-- Start RECORDS TO PROCESS --
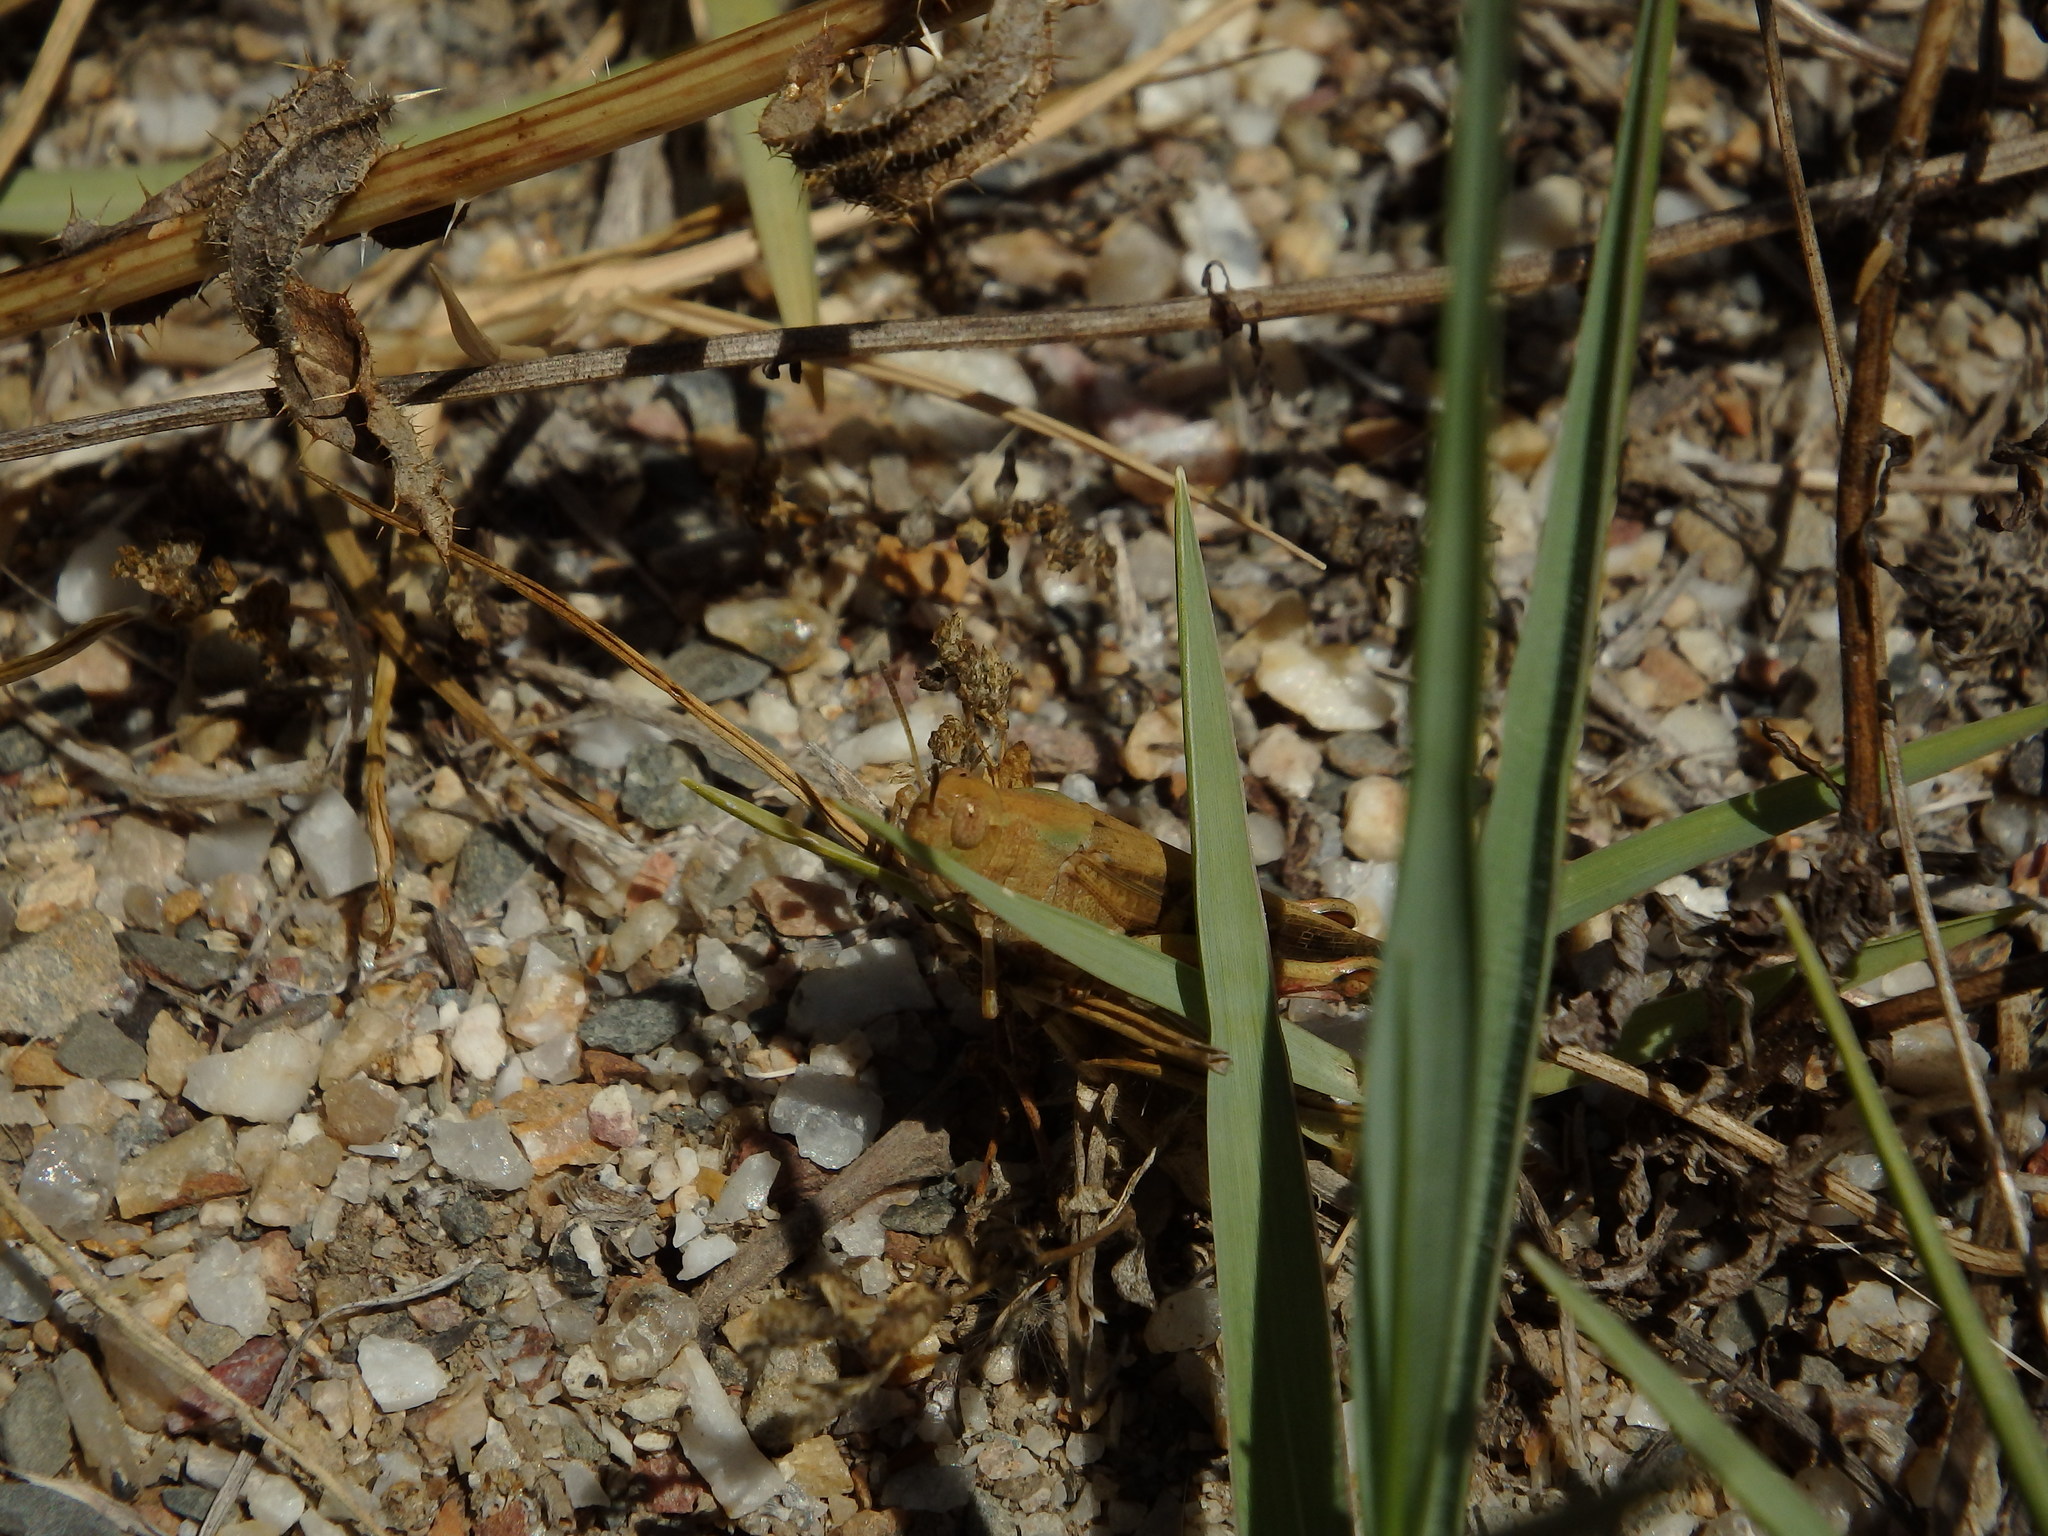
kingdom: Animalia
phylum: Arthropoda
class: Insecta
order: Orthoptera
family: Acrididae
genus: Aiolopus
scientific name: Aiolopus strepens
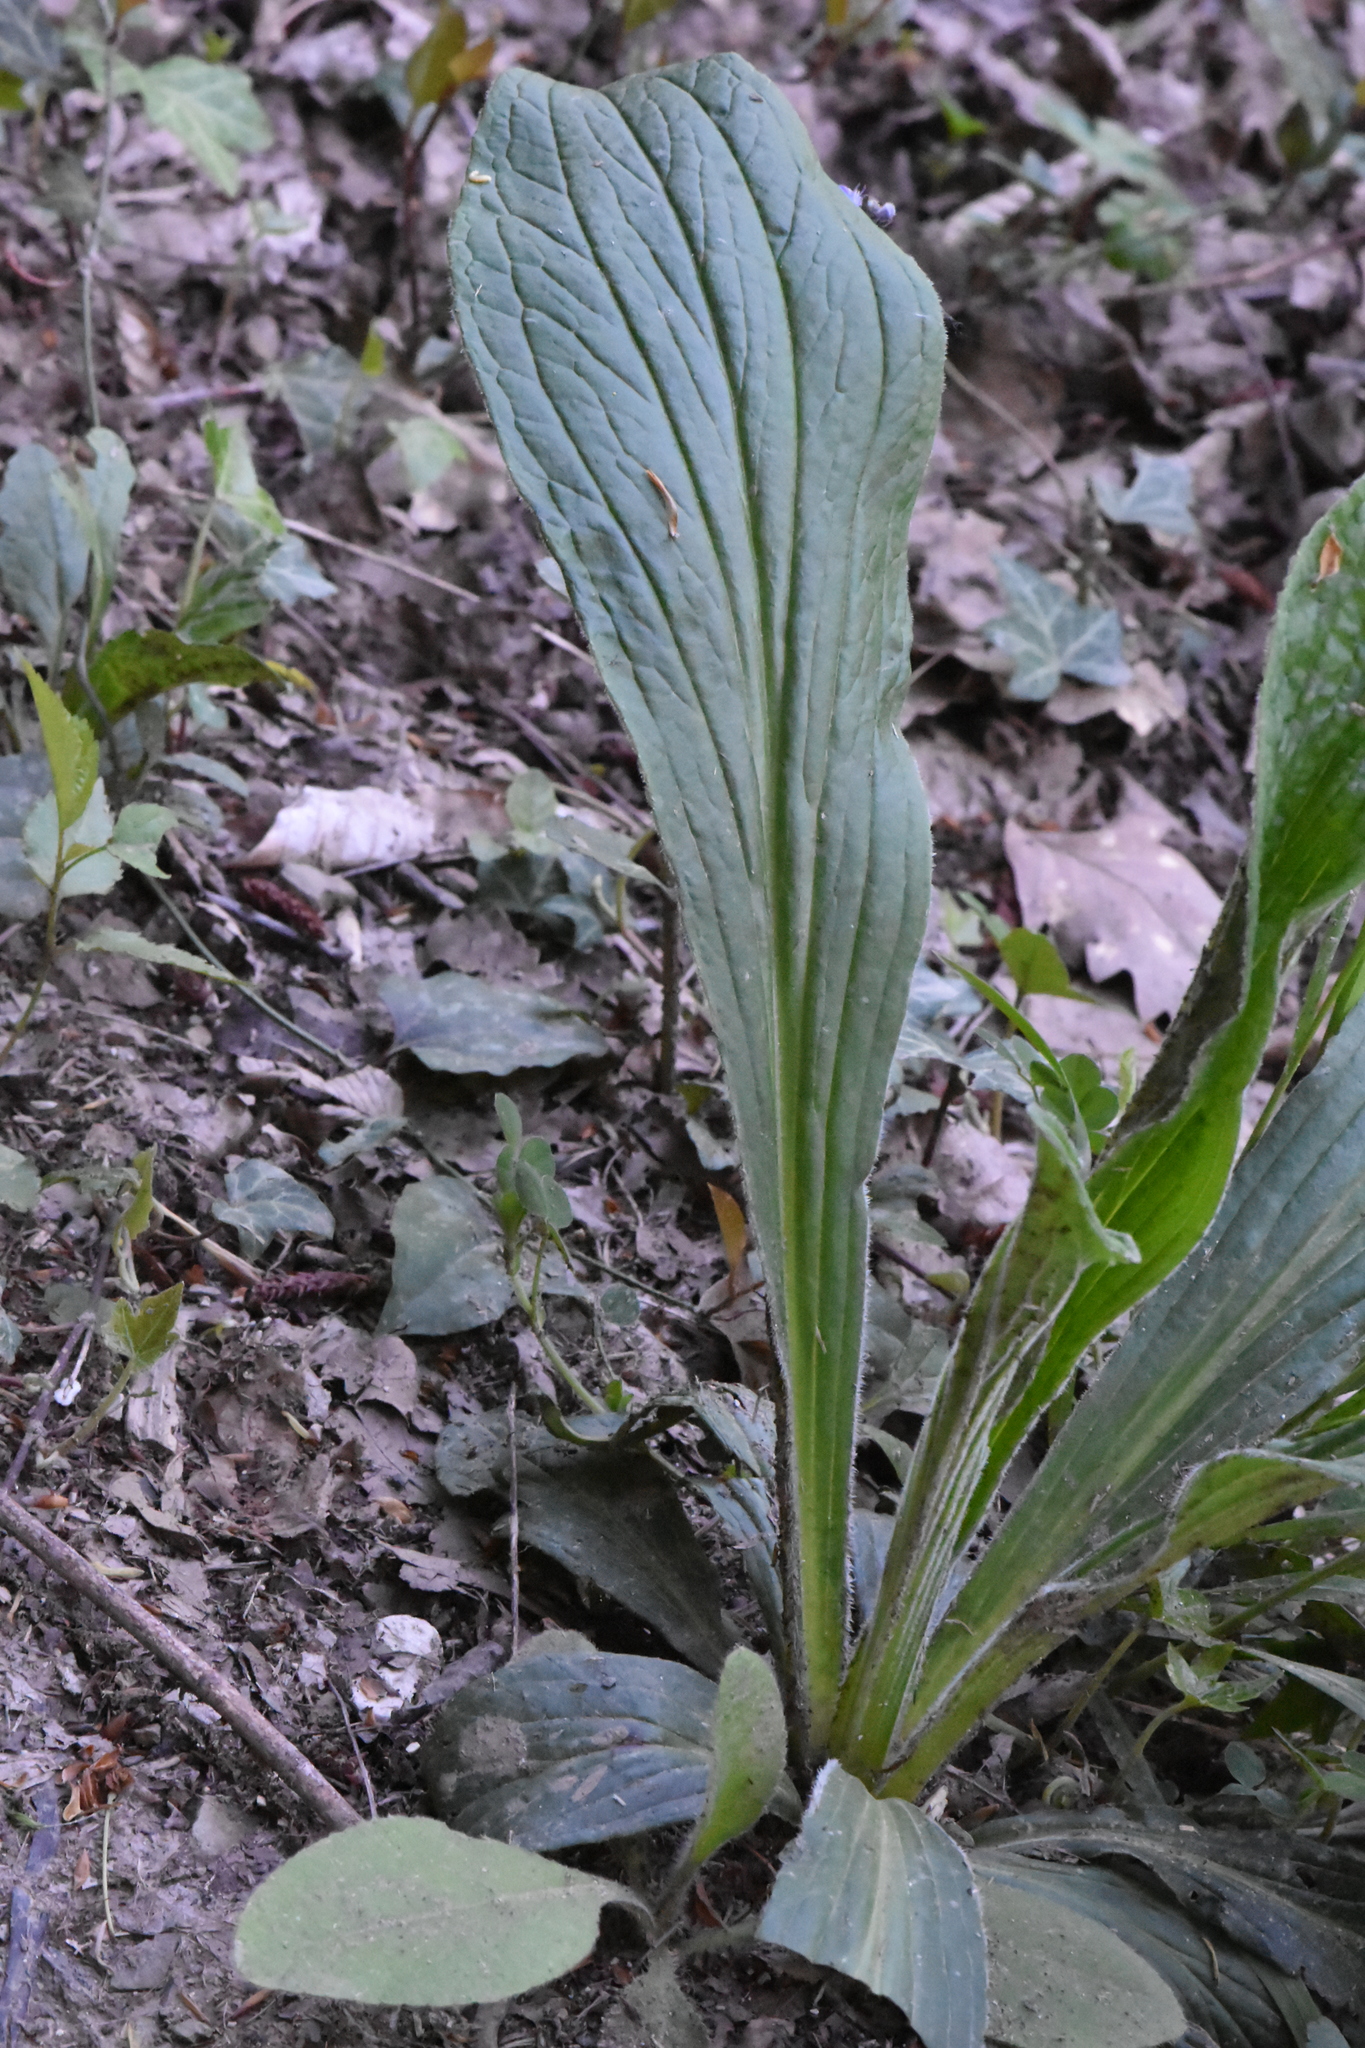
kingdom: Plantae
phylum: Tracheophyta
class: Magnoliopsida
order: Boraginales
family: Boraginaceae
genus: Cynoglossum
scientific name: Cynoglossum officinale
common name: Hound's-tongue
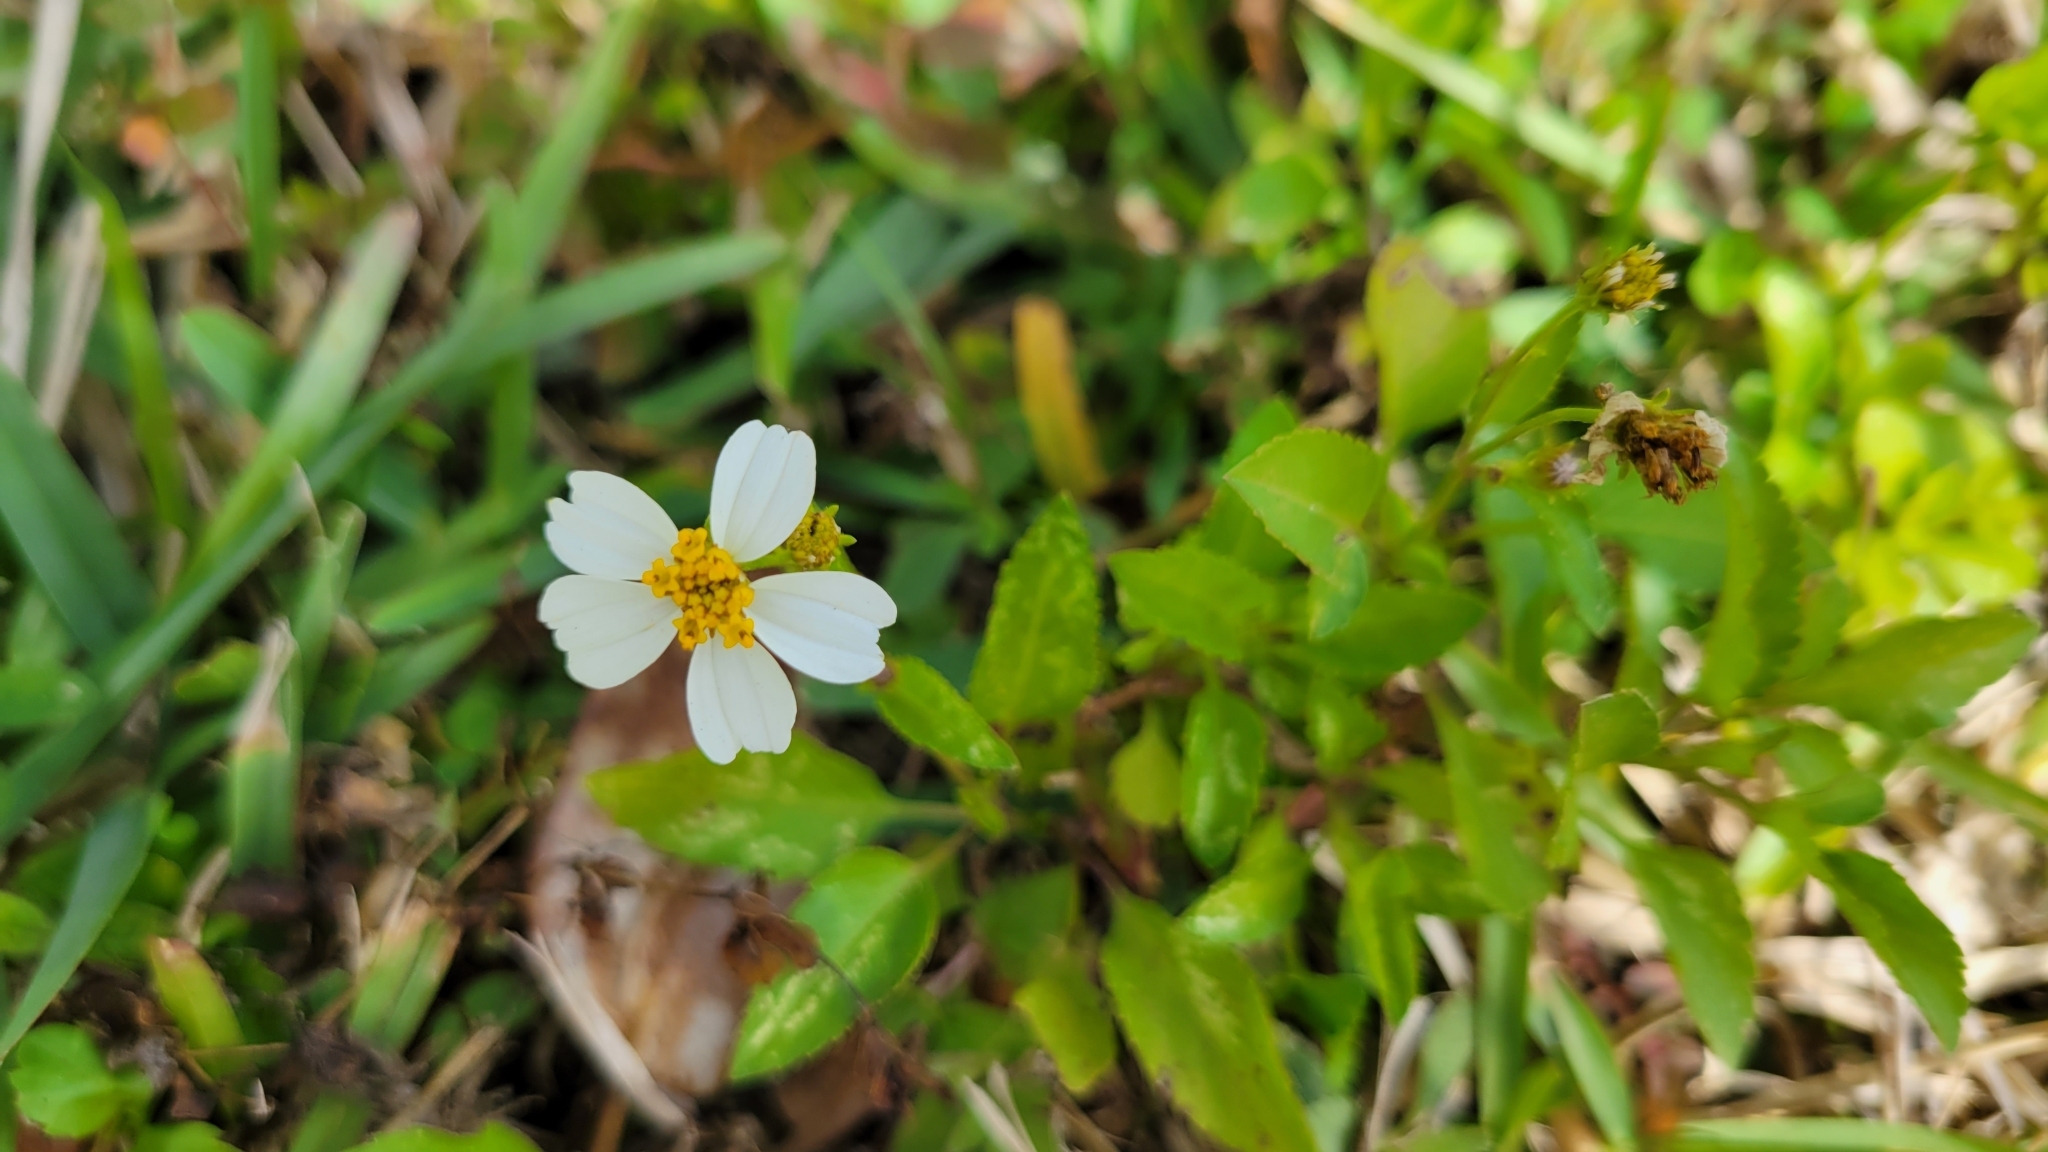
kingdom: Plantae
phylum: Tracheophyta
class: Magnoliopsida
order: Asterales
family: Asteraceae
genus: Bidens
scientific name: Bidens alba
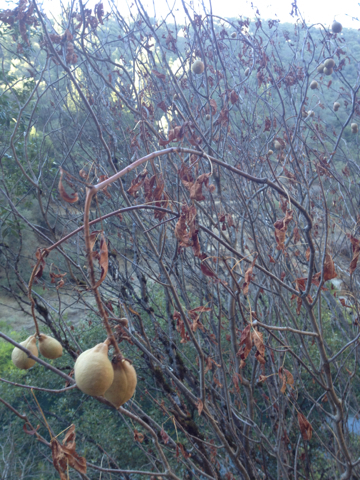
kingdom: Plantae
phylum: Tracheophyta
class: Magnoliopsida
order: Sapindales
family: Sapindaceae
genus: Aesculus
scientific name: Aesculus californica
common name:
-- End RECORDS TO PROCESS --
Rewrite all the lines of the records above as a single numbered list, skipping any blank lines. Leave the pictures out.

WRITTEN ANSWER:
1. kingdom: Animalia
2. phylum: Arthropoda
3. class: Insecta
4. order: Orthoptera
5. family: Acrididae
6. genus: Aiolopus
7. scientific name: Aiolopus strepens
8. kingdom: Plantae
9. phylum: Tracheophyta
10. class: Magnoliopsida
11. order: Boraginales
12. family: Boraginaceae
13. genus: Cynoglossum
14. scientific name: Cynoglossum officinale
15. common name: Hound's-tongue
16. kingdom: Plantae
17. phylum: Tracheophyta
18. class: Magnoliopsida
19. order: Asterales
20. family: Asteraceae
21. genus: Bidens
22. scientific name: Bidens alba
23. kingdom: Plantae
24. phylum: Tracheophyta
25. class: Magnoliopsida
26. order: Sapindales
27. family: Sapindaceae
28. genus: Aesculus
29. scientific name: Aesculus californica
30. common name:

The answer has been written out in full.